BIEDERMANN, bî'der-mān, ALOIS EMANUEL: Swiss Protestant; b. near Bendlikon, on the west shore of the Lake of Zurich (4 m. from the city), Mar. 2, 1819; d. at Zurich Jan. 25, 1885. He studied at Basel 1837-39, and then at Berlin; became pastor at Mönchenstein (3 m. s. of Basel) 1843; professor extraordinary at Zurich 1850, ordinary 1860, where he lectured at first upon theological encyclopedia and New Testament introduction, later chiefly upon dogmatic theology. He was the leading theologian of the neo-Hegelians, and was deeply influenced by the Tübingen school, especially by Strauss. He was a prolific writer for the religious press, but obtained his greatest repute by his Christliche Dogmatik (Zurich, 1869; 2d ed., Berlin, 1884-85, vol. ii edited by Rehmke), in which he denies the historicity of the Gospels, yet holds to the eternal ideas which the supposed facts of the Gospels embody; denies Christian doctrine, but advocates Christian practise; denies personality to God and personal immortality to man, yet holds that love to God and man constitutes the essence of religion. He took a deep interest in education and public affairs, preached often and by preference to small and weak congregations, and was tactful and courteous in his associations with men of all classes; he was a lover of athletics and a robust mountain-climber. Many of his briefer publications were collected under the title Ausgewählte Vorträge und Aufsätze, with a biographical introduction by J. Kradolfer (Berlin, 1885).

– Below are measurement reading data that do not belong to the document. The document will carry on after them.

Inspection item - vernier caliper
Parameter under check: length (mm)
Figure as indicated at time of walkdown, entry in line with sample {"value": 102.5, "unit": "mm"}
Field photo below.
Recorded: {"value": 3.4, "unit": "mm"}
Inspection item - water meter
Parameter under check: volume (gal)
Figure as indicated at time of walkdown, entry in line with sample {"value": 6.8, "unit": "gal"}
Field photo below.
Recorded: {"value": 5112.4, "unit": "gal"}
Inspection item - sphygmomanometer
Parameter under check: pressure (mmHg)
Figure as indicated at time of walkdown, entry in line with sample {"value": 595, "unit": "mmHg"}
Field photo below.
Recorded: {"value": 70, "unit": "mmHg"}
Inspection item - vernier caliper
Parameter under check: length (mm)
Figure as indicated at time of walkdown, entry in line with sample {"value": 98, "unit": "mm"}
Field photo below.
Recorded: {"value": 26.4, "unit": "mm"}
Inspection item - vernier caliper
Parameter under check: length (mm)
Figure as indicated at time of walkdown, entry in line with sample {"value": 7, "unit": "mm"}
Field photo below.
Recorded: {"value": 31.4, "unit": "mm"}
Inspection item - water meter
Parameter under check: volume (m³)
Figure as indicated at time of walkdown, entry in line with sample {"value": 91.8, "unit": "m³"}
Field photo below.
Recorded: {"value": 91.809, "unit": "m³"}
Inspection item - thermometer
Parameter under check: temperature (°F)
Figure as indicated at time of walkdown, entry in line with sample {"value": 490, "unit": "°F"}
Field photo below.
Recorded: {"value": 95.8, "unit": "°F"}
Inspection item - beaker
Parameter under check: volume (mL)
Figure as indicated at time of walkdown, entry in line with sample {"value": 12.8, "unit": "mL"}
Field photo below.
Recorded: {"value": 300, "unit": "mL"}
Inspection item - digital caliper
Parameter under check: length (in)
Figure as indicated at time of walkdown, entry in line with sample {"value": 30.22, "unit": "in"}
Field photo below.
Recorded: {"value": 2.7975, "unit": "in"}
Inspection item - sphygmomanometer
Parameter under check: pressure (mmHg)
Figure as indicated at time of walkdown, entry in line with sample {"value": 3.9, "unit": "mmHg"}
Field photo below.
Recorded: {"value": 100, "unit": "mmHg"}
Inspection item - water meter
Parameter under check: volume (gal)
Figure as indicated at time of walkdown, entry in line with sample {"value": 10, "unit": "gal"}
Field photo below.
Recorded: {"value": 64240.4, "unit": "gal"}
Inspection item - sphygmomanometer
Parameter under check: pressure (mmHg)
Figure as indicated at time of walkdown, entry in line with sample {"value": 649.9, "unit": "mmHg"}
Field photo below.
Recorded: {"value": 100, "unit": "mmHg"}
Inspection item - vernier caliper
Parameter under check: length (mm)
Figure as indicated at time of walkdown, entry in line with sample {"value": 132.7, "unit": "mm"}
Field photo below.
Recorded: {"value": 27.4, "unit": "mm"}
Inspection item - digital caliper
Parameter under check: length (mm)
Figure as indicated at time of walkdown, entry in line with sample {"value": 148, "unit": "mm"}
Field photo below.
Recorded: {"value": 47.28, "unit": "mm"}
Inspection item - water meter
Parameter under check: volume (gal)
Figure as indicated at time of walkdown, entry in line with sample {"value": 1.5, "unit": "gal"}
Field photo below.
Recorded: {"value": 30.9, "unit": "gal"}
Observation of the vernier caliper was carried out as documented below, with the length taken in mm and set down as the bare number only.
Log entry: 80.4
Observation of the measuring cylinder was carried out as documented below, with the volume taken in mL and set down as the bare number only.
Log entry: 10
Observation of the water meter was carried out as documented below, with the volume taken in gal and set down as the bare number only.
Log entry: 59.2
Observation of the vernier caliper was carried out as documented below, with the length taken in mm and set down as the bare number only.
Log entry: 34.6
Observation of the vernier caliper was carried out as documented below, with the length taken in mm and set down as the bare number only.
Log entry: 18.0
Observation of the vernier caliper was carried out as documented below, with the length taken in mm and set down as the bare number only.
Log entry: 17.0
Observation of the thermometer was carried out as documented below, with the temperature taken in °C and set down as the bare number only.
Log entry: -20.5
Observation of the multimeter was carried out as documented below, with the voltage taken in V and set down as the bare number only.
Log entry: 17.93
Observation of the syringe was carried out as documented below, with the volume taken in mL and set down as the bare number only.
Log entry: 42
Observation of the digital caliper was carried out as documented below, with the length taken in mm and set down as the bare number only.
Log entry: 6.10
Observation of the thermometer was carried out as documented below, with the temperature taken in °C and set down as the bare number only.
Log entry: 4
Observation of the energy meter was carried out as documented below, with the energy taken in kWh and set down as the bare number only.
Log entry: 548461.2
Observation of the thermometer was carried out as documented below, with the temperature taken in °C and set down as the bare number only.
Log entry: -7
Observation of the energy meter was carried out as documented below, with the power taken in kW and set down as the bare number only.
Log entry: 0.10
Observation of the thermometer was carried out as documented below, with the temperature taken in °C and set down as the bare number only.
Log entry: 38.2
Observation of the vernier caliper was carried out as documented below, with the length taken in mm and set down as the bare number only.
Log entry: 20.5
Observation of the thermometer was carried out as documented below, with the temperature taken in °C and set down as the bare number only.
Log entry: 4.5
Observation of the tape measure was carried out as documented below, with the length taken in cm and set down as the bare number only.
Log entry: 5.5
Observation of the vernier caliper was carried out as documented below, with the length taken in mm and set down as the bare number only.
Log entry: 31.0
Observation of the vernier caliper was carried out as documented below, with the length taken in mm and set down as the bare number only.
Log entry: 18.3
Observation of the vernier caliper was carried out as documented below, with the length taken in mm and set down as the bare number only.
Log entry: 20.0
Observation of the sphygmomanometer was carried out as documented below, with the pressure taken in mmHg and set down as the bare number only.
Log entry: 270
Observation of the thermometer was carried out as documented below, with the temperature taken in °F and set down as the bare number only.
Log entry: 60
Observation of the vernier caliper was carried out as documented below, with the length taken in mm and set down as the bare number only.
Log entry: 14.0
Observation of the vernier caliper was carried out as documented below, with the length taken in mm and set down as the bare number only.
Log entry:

BIBLIOGRAPHY: For further notes on Biedermann's life consult J. J. Oeri, Persönliche Erinnerungen an Biedermann, in Kirchenblatt für die reformierte Schweiz, 1886, nos. 7-18. On his theology and philosophy consult O. Pfleiderer, Religionsphilosophie, i, 594, Berlin, 1893; idem, in Preussische Jahrbücher, Jan., 1886, pp. 53-76; T. Moosherr, A. E. Biedermann nach seiner allgemeinen philosophischen Stellung, Jena, 1893.

BIEL, bîl, GABRIEL: One of the most remarkable theologians of the late Middle Ages; b. at Speyer; d. at Tübingen 1495. He studied at Heidelberg, became preacher at St. Martin's Church at Mainz, provost of Urach in Württemberg, and after 1484 professor of theology and philosophy in the newly founded University of Tübingen. In his old age he joined the Brethren of the Common Life (see COMMON LIFE, BRETHREN OF THE). In theology Biel followed the nominalism of Occam, whose system he reproduced in his Epitome et collectorium ex Occamo super quattuor libros sententiarum (Tübingen, 1495). In anthropology and soteriology he was a Semi-Pelagian, teaching that "merit depends on man's free will and God's grace" (sermo xiv, 7); the sacraments operate not only ex opere operantis, but also ex opere operato" (Sent., IV, i, 3). The Church, therefore, was for him a mechanically operating sacramental institution; in its priests he glorifies a "mighty dignity." In questions affecting the constitution of the Church, Biel took the position assumed by the councils of Constance and Basel. As a preacher he surpassed his predecessors in the practicality of his views; his knowledge of political economy also deserves recognition. Besides the work already noticed, he wrote Lectura super canonem missœ (Reutlingen, 1488); Expositio canonis missœ (Tübingen, 1499); Sermones (1499); and other works.


BIBLIOGRAPHY: F. X. Linsenmann, Gabriel Biel der letzte Scholastiker und der Nominalismus, in Tübinger theologische Quartalschrift, 1865, pp. 449 sqq.; idem, in KL, ii, 804-808; A. Ritschl, Die christliche Lehre von der Rechtfertigung und Versöhnung, i, 102 sqq., Bonn, 1889; H. Plitt, Gabriel Biel als Prediger, Erlangen, 1879; Schultz, Der sittliche Begriff des Verdienstes, in TSK, 1894, pp. 304 sqq.